__Exercise directions__.
Please reproduce the material below line for line, changing nothing.

__Records for this task__.

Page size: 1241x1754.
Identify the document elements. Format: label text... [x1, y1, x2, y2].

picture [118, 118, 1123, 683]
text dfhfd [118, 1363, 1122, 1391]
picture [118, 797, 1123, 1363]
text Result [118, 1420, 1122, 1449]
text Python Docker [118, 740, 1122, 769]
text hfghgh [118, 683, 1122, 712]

__Solution for this problem__.
Page size: 1241x1754.
Identify the document elements. Format: label text... [x1, y1, x2, y2].

picture [118, 118, 1123, 683]
text dfhfd [118, 1363, 1122, 1391]
picture [118, 797, 1123, 1363]
text Result [118, 1420, 1122, 1449]
text Python Docker [118, 740, 1122, 769]
text hfghgh [118, 683, 1122, 712]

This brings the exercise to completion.